» DATA SECTION
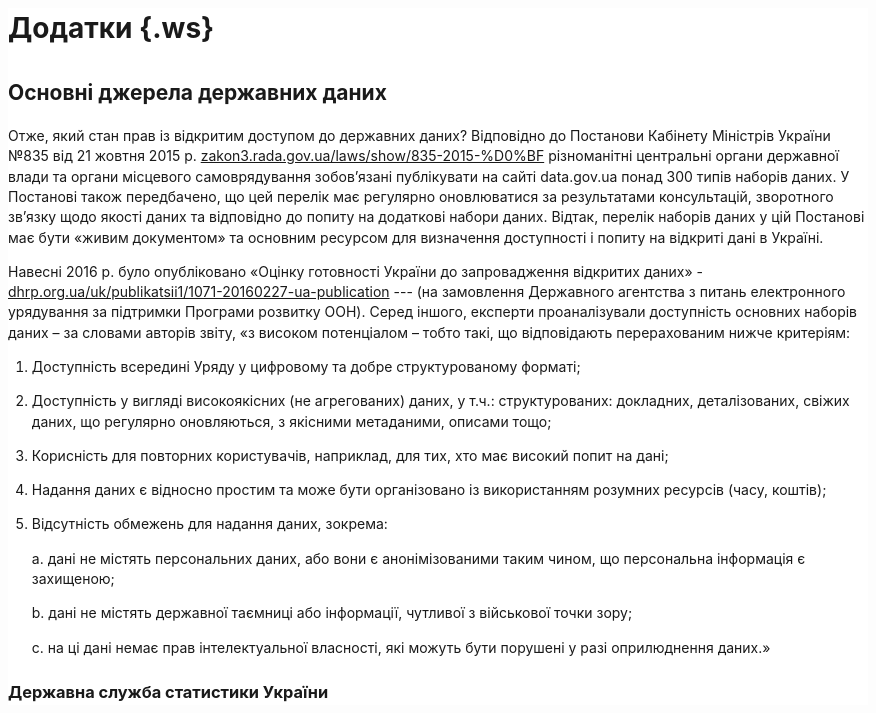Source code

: 
# Додатки {.ws}


## Основні джерела державних даних


Отже, який стан прав із відкритим доступом до державних даних?
Відповідно до Постанови Кабінету Міністрів України №835 від 21 жовтня
2015 р. [zakon3.rada.gov.ua/laws/show/835-2015-%D0%BF](http://zakon3.rada.gov.ua/laws/show/835-2015-%D0%BF)
різноманітні центральні органи державної влади та органи місцевого
самоврядування зобов’язані публікувати на сайті data.gov.ua понад 300
типів наборів даних. У Постанові також передбачено, що цей перелік має
регулярно оновлюватися за результатами консультацій, зворотного зв’язку
щодо якості даних та відповідно до попиту на додаткові набори даних.
Відтак, перелік наборів даних у цій Постанові має бути «живим
документом» та основним ресурсом для визначення доступності і попиту на
відкриті дані в Україні.

Навесні 2016 р. було опубліковано «Оцінку готовності України до
запровадження відкритих даних» -
[dhrp.org.ua/uk/publikatsii1/1071-20160227-ua-publication](http://dhrp.org.ua/uk/publikatsii1/1071-20160227-ua-publication) --- (на
замовлення Державного агентства з питань електронного урядування за
підтримки Програми розвитку ООН). Серед іншого, експерти проаналізували
доступність основних наборів даних – за словами авторів звіту, «з
високом потенціалом – тобто такі, що відповідають перерахованим нижче
критеріям:

1.  Доступність всередині Уряду у цифровому та добре структурованому
    форматі;

2.  Доступність у вигляді високоякісних (не агрегованих) даних, у т.ч.:
    структурованих: докладних, деталізованих, свіжих даних, що регулярно
    оновляються, з якісними метаданими, описами тощо;

3.  Корисність для повторних користувачів, наприклад, для тих, хто має
    високий попит на дані;

4.  Надання даних є відносно простим та може бути організовано із
    використанням розумних ресурсів (часу, коштів);

5.  Відсутність обмежень для надання даних, зокрема:

    a.  дані не містять персональних даних, або вони є анонімізованими таким
        чином, що персональна інформація є захищеною;

    b.  дані не містять державної таємниці або інформації, чутливої з
        військової точки зору;

    c.  на ці дані немає прав інтелектуальної власності, які можуть бути
        порушені у разі оприлюднення даних.»

### Державна служба статистики України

» WHAT YOU ARE ASKED TO DO
Reproduce the lines from the one containing "Доступність у вигляді" through the end of the material, inclusive, swapping "користувачів" for "споживачів" and leaving everything else unchanged.

» EXPECTED OUTPUT
2.  Доступність у вигляді високоякісних (не агрегованих) даних, у т.ч.:
    структурованих: докладних, деталізованих, свіжих даних, що регулярно
    оновляються, з якісними метаданими, описами тощо;

3.  Корисність для повторних споживачів, наприклад, для тих, хто має
    високий попит на дані;

4.  Надання даних є відносно простим та може бути організовано із
    використанням розумних ресурсів (часу, коштів);

5.  Відсутність обмежень для надання даних, зокрема:

    a.  дані не містять персональних даних, або вони є анонімізованими таким
        чином, що персональна інформація є захищеною;

    b.  дані не містять державної таємниці або інформації, чутливої з
        військової точки зору;

    c.  на ці дані немає прав інтелектуальної власності, які можуть бути
        порушені у разі оприлюднення даних.»

### Державна служба статистики України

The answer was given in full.